• Written task 1
For the graver-sharpening thread, decide whether each statement agrees with it: (a) the lapidary platters cost about $12, (b) the dials were engraved by hand, (c) the diamond platters should be run dry. Answer each with yes or no and quote the deciding words of the thread exactly.
• Written task 2
Please reproduce, word for word, the part of the graver-sharpening thread that opens with the words containing "Very nice looking" and closes with "or just dry?".

• Page extract

****

I made this device, what is essentially a 3-dimensional tool and cutter grinder, to sharpen 5/32" square carbide graver bits using a diamond platter. The gravers are used in the hand-engraving trade, and must be accurately ground.

Initially, I used a Glendo hone, but have since mounted the device horizontally on a big aluminum extrusion, and a Sherline ER-16 industrial spindle drives the diamond platter.

The aluminum is all bar stock, mostly 7075. The dials were engraved using a bench CNC mill.

The product:





The tool:


----------



## cfellows

Swede  said:
			
		

> I made this device, what is essentially a 3-dimensional tool and cutter grinder, to sharpen 5/32" square carbide graver bits using a diamond platter. The gravers are used in the hand-engraving trade, and must be accurately ground.
> 
> Initially, I used a Glendo hone, but have since mounted the device horizontally on a big aluminum extrusion, and a Sherline ER-16 industrial spindle drives the diamond platter.
> 
> The aluminum is all bar stock, mostly 7075. The dials were engraved using a bench CNC mill.
> 
> (Pictures deleted)



Very nice looking and functional tool you've put together there. I like the horizontally mounted plate. Where does one find a diamond plate like that? Do you use lubicant with it or just dry?

Chuck


----------



## Swede

Thanks Chuck. For years, I lusted after the Glendo "Accu-finish" sharpener that was advertised heavily in Home SHop Machinist and the like, and I finally pulled the trigger a few years ago. It is a WONDERFUL tool that has paid for itself by taking expensive carbide inserts and tooling and making them better than new. I can take a chipped carbide parting tool insert and put a new edge on it in minutes. It's also great at creating super-precise and sharp HSS tools. And occasionally, they can be used as precision laps for steel flats and such.

Glendo sells the diamond wheels, but they are not cheap. There's a better option... the lapidary (gemstone) guys use identical platters for gem faceting, and they cost about $12 vs. $40. The wheels last a LONG time.

In use, the best coolant is a water-based surfactant. I'll bet you could get by with plain water plus a few drops of soap mixed in. I've also used light oil. You want to use something, or the platters can load. They can be effectively cleaned in the sink using an abrasive pad plus kitchen cleanser. They look like new afterwards.

****

• Stored data entries
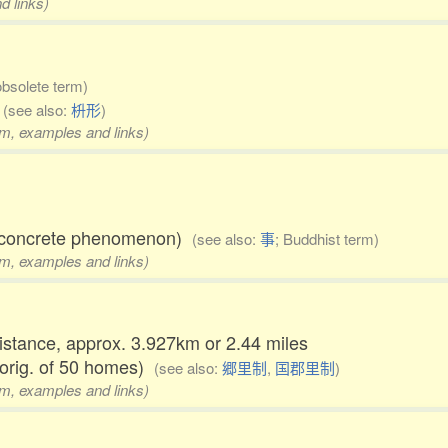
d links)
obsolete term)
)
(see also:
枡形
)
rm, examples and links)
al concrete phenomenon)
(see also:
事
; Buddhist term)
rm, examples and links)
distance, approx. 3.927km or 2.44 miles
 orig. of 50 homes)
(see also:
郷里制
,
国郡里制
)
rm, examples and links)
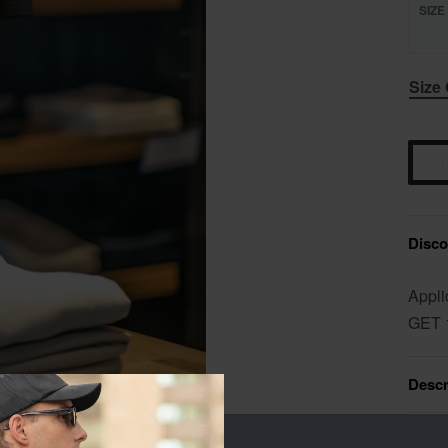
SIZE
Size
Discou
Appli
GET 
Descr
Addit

****

• Reply 1
(a) Yes: "they cost about $12 vs. $40"
(b) No: "The dials were engraved using a bench CNC mill."
(c) No: "You want to use something, or the platters can load."

• Reply 2
Very nice looking and functional tool you've put together there. I like the horizontally mounted plate. Where does one find a diamond plate like that? Do you use lubicant with it or just dry?